■ **WHAT TO DO**:
Using the string "README" as the key, pull each matching line out of the records below.

---- EXERCISE MATERIALS

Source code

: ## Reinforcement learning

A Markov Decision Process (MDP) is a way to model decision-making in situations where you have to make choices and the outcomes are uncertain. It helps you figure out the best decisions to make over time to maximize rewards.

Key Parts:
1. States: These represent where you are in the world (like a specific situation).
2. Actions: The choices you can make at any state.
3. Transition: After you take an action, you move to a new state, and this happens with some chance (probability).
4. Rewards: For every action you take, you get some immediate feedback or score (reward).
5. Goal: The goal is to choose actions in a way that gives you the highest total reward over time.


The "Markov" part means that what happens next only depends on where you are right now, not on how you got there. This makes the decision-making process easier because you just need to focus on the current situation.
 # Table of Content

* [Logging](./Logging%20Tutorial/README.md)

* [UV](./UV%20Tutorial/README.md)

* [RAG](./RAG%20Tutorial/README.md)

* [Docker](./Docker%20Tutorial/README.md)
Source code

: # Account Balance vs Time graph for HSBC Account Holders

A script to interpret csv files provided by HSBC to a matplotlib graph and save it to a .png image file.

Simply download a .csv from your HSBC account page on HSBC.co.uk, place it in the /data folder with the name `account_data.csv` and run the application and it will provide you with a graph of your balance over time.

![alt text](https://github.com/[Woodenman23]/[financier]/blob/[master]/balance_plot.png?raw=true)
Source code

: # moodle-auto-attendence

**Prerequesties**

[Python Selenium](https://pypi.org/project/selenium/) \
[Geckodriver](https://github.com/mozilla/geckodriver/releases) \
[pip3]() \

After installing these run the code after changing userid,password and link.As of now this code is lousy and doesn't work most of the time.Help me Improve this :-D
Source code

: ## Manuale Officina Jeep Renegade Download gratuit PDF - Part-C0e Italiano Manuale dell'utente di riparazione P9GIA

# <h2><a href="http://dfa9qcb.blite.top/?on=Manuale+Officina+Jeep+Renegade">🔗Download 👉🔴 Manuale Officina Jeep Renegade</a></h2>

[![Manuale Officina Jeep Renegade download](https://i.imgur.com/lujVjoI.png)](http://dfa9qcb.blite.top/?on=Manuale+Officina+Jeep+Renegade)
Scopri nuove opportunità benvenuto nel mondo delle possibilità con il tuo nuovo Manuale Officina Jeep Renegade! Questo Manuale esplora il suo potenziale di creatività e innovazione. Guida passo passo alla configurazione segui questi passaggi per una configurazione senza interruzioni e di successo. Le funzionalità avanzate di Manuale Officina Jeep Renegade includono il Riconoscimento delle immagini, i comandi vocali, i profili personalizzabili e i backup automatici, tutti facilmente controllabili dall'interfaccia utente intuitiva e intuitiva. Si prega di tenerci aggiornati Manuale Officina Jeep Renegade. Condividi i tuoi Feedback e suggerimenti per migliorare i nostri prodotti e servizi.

--------

■ **OUTPUT**:
* [Logging](./Logging%20Tutorial/README.md)
* [UV](./UV%20Tutorial/README.md)
* [RAG](./RAG%20Tutorial/README.md)
* [Docker](./Docker%20Tutorial/README.md)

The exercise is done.